The scapula (shoulder blade) was narrow, with a slightly expanded upper tip and a thick longitudinal ridge on its inner surface. The humerus was also quite narrow, with a subtriangular deltopectoral crest in its upper part. The deltopectoral crest extends about 31% down the length of the humerus, making it somewhat less extensive than that of other avemetatarsalians (including Marasuchus). The radius and ulna are thin, simple, and unusually short, only about 65% the length of the humerus. In contrast, Marasuchus has a larger ulna with a strong olecranon process. The forelimbs in general were much smaller than the hindlimbs.

=== Hip and hindlimbs ===
The pelvis (hip) is similar to that of Marasuchus, with a thin pubis and a plate-like ischium which has a large ridge on its rear edge. The femur is elongated and has a slightly inturned femoral head. The femoral head is characteristically 'globose', with a strong projecting convex surface stretching up along its inner and upper portions. This trait is shared with Marasuchus and lagerpetids. The femur also possessed a knob-like anterior trochanter and a distinct fourth trochanter. The tibia and fibula were narrow and about 10% longer than the femur. Like other dinosauriforms, the tibia had a strong cnemial crest at the knee and a lateral groove near the ankle.

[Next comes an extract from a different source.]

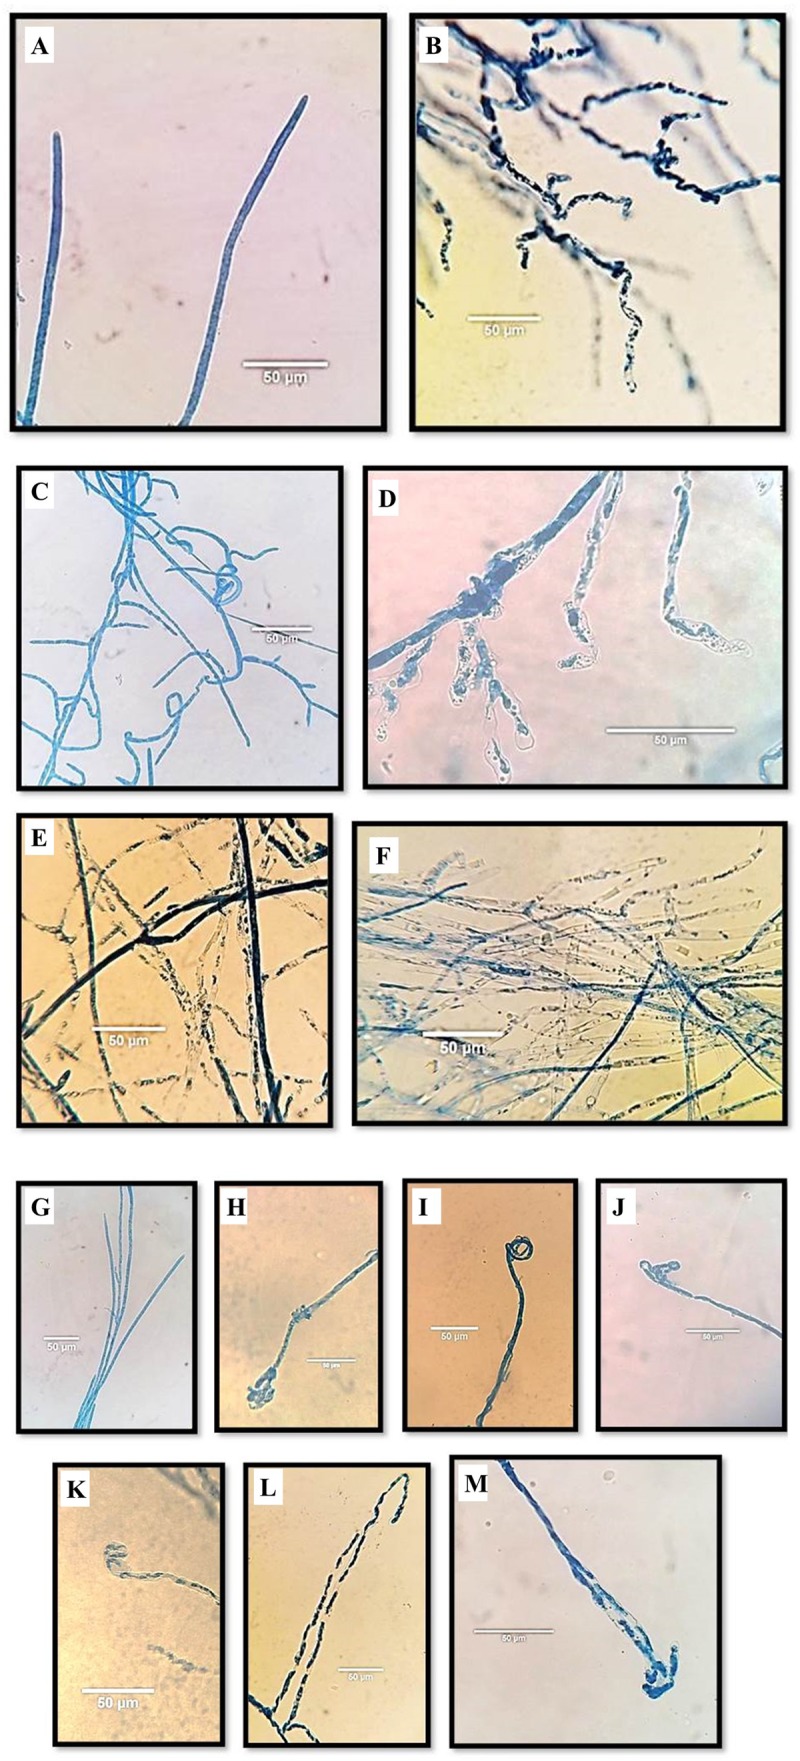
Effect of Aspergillus terreus 65P and 9F isolates on Pythium aphanidermatum morphology using light microscope. Normal general shape in control plate (A) vs. disintegrated/wavy hyphae (B); (C) the normal internal content; (D) abnormal hyphae: semi-empty pattern with content degradation under influence of 9F treatment, and abnormal hyphae: pale granular, semi empty and empty under influence of 65P (E) and 9F (F) treatments consecutively; (G) normal ends in control plate (no treatment); (H,I) wrapped up end under effect 65P treatment; (J) wrapped up end under effect 9F treatment; (K) swollen end under effect 9F treatment and (L,M) hook-like end under effect of 65P and 9F treatments, consecutively.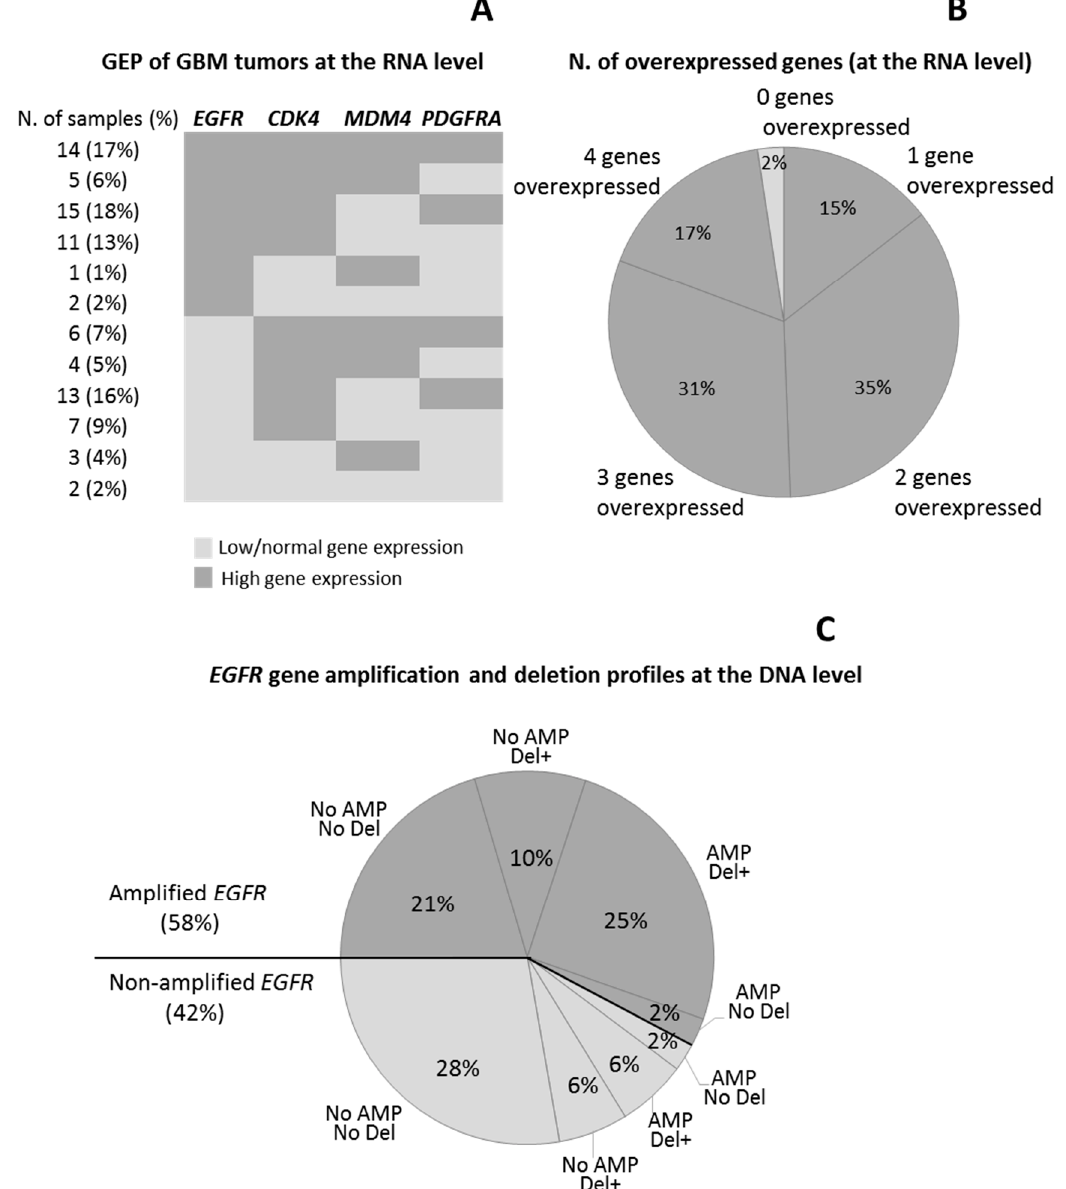
Figure 2. Distribution of GBM cases according to the pattern ( A ) and number ( B ) of overexpressed ( EGFR , CDK4 , MDM4 , and PDGFRA ) genes, and the association between EGFR gene expression levels and the EGFR gene deletion/amplification profiles ( C ). Table 3. Association between the copy number (CN) status and gene expression profile of the EGFR , CDK4 , MDM4 , and PDGFRA genes in GBM.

The ankle has a small distal tarsal 3, a larger distal tarsal 4, and a rounded astragalus, but the calcaneum is missing from the fossil. The middle three metatarsals are elongated, with metatarsal III as the longest. Metatarsal V is short and tapers to a sharp tip. Metatarsal I is also short, though still longer than V (unlike Marasuchus). Phalanges are slender, and an isolated pedal ungual (toe claw) is weakly curved and flattened sideways.

==Palaeobiology==
===Metabolism===
It is believed that Lagosuchus and Marasuchus were transitional between cold blooded reptiles and warm blooded dinosaurs.